* _INPUT FOR THIS TASK_
+++

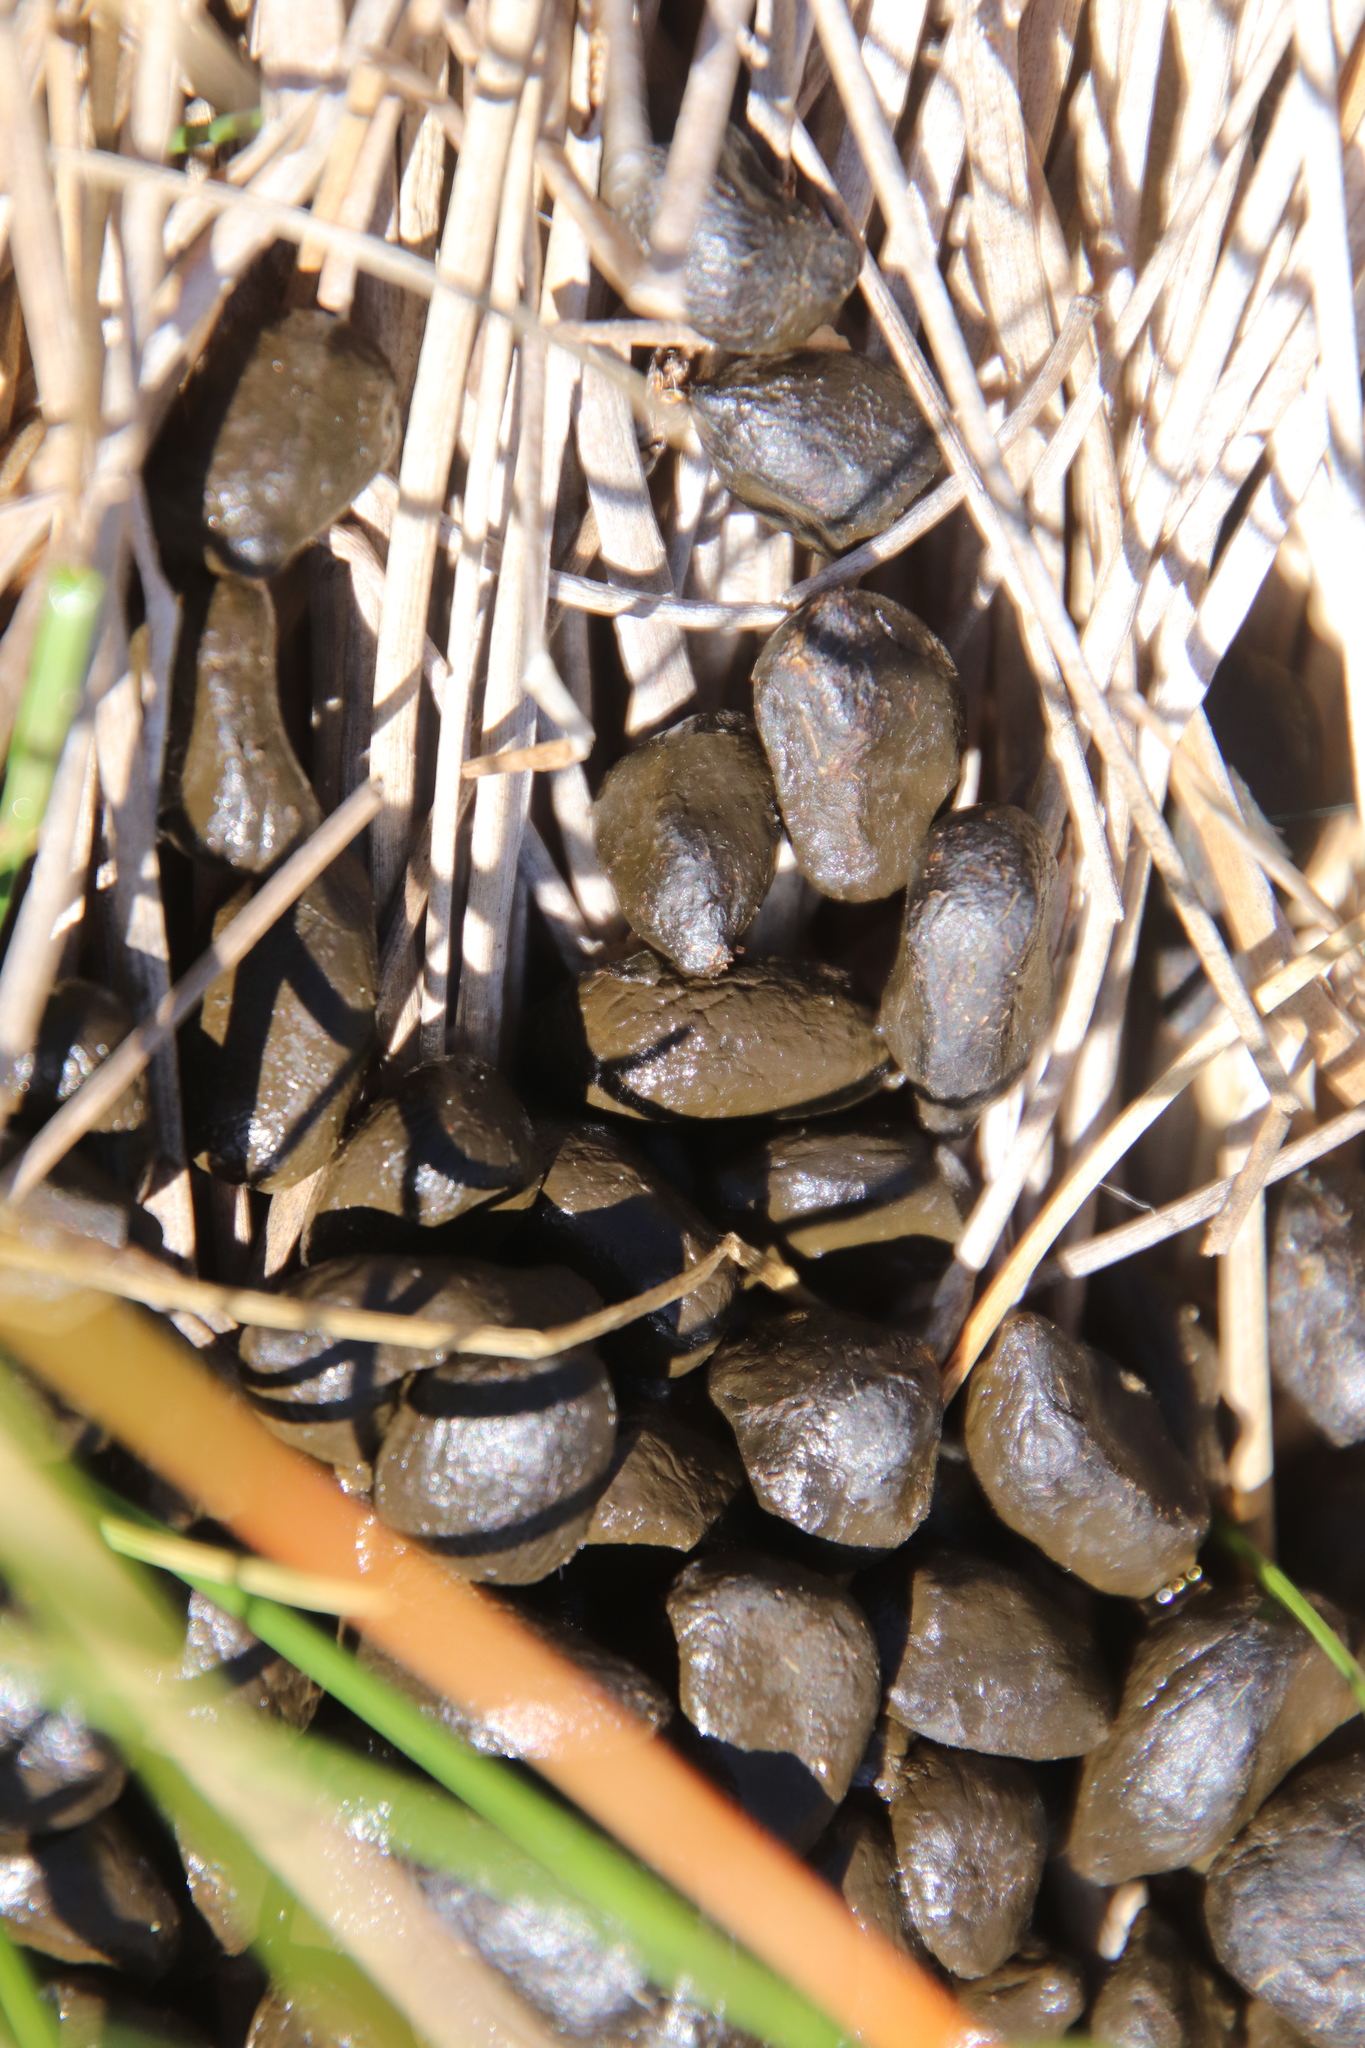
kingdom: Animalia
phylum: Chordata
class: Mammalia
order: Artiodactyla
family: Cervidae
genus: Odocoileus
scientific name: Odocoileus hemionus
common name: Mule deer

+++

Please copy all the text lines of the listing above word for word, leaving out the picture.

kingdom: Animalia
phylum: Chordata
class: Mammalia
order: Artiodactyla
family: Cervidae
genus: Odocoileus
scientific name: Odocoileus hemionus
common name: Mule deer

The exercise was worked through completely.